# The length of a rectangle is 3 centimeters less than its width. What are the dimensions of the rectangle if its area is 54 square​ centimeters?

Feb 27, 2018

Width$= 9 c m$
Length$= 6 c m$

#### Explanation:

Let $x$ be width, then length is $x - 3$
Let area be $E$. Then we have:
$E = x \cdot \left(x - 3\right)$
$54 = {x}^{2} - 3 x$
${x}^{2} - 3 x - 54 = 0$

We then do the Discriminant of the equation:

$D = 9 + 216$
$D = 225$

${X}_{1} = \frac{3 + 15}{2} = 9$
${X}_{2} = \frac{3 - 15}{2} = - 6$ Which is declined, since we can't have negative width and length.

So $x = 9$
So width $= x = 9 c m$ and length$= x - 3 = 9 - 3 = 6 c m$

Feb 27, 2018

Length is $6 c m$ and the width is $9 c m$

#### Explanation:

In this question, the length is less than the width. It does not matter at all - they are just names for the sides.

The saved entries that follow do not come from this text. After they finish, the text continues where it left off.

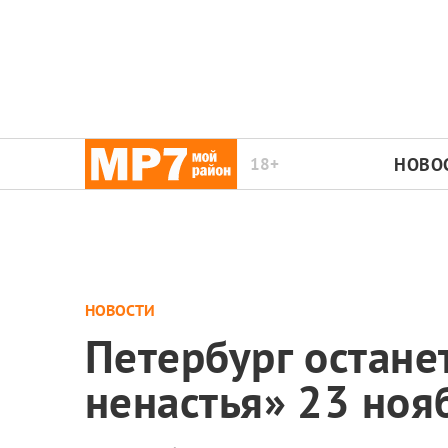
18+
НОВО
НОВОСТИ
Петербург остане
ненастья» 23 ноя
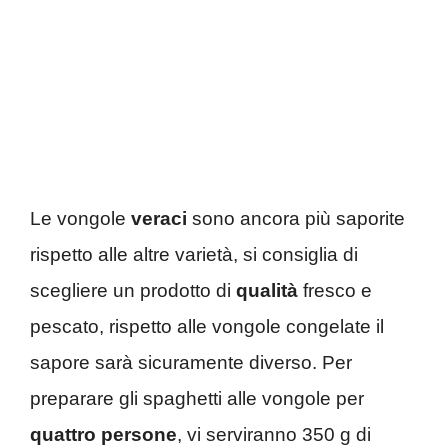
Le vongole
veraci
sono ancora più saporite
rispetto alle altre varietà, si consiglia di
scegliere un prodotto di
qualità
fresco e
pescato, rispetto alle vongole congelate il
sapore sarà sicuramente diverso. Per
preparare gli spaghetti alle vongole per
quattro persone
, vi serviranno 350 g di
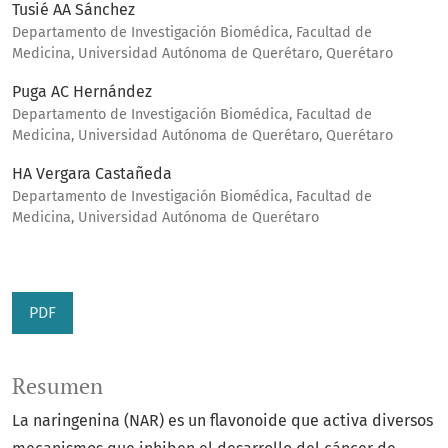
Tusié AA Sánchez
Departamento de Investigación Biomédica, Facultad de
Medicina, Universidad Autónoma de Querétaro, Querétaro
Puga AC Hernández
Departamento de Investigación Biomédica, Facultad de
Medicina, Universidad Autónoma de Querétaro, Querétaro
HA Vergara Castañeda
Departamento de Investigación Biomédica, Facultad de
Medicina, Universidad Autónoma de Querétaro
PDF
Resumen
La naringenina (NAR) es un flavonoide que activa diversos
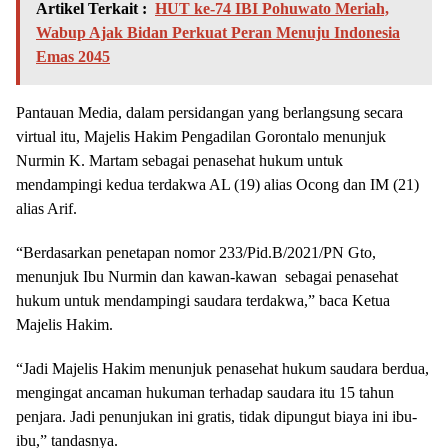
Artikel Terkait :
HUT ke-74 IBI Pohuwato Meriah,
Wabup Ajak Bidan Perkuat Peran Menuju Indonesia
Emas 2045
Pantauan Media, dalam persidangan yang berlangsung secara
virtual itu, Majelis Hakim Pengadilan Gorontalo menunjuk
Nurmin K. Martam sebagai penasehat hukum untuk
mendampingi kedua terdakwa AL (19) alias Ocong dan IM (21)
alias Arif.
“Berdasarkan penetapan nomor 233/Pid.B/2021/PN Gto,
menunjuk Ibu Nurmin dan kawan-kawan sebagai penasehat
hukum untuk mendampingi saudara terdakwa,” baca Ketua
Majelis Hakim.
“Jadi Majelis Hakim menunjuk penasehat hukum saudara berdua,
mengingat ancaman hukuman terhadap saudara itu 15 tahun
penjara. Jadi penunjukan ini gratis, tidak dipungut biaya ini ibu-
ibu,” tandasnya.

Usually the length is longer, but let's go with the question.

Let the width be $x$
The length will be $x - 3 \text{ }$ ( it is $3$cm less)

The area is found from $l \times w$

$A = x \left(x - 3\right) = 54$

${x}^{2} - 3 x - 54 = 0 \text{ } \leftarrow$ make a quadratic equation equal to $0$

Factorise: Find factors of $54$ which differ by $3$

$\left(x \text{ "9)(x" } 6\right) = 0$

There must be more negatives: $\text{ }$ because of $- 3 x$

$\left(x - 9\right) \left(x + 6\right) = 0$

Solve for $x$

$x - 9 = 0 \text{ } \rightarrow x = 9$

$x + 3 = 0 \text{ "rarr x =-3" }$ reject as the length of a side.

the width is $9 c m$ and the length is $9 - 3 = 6 c m$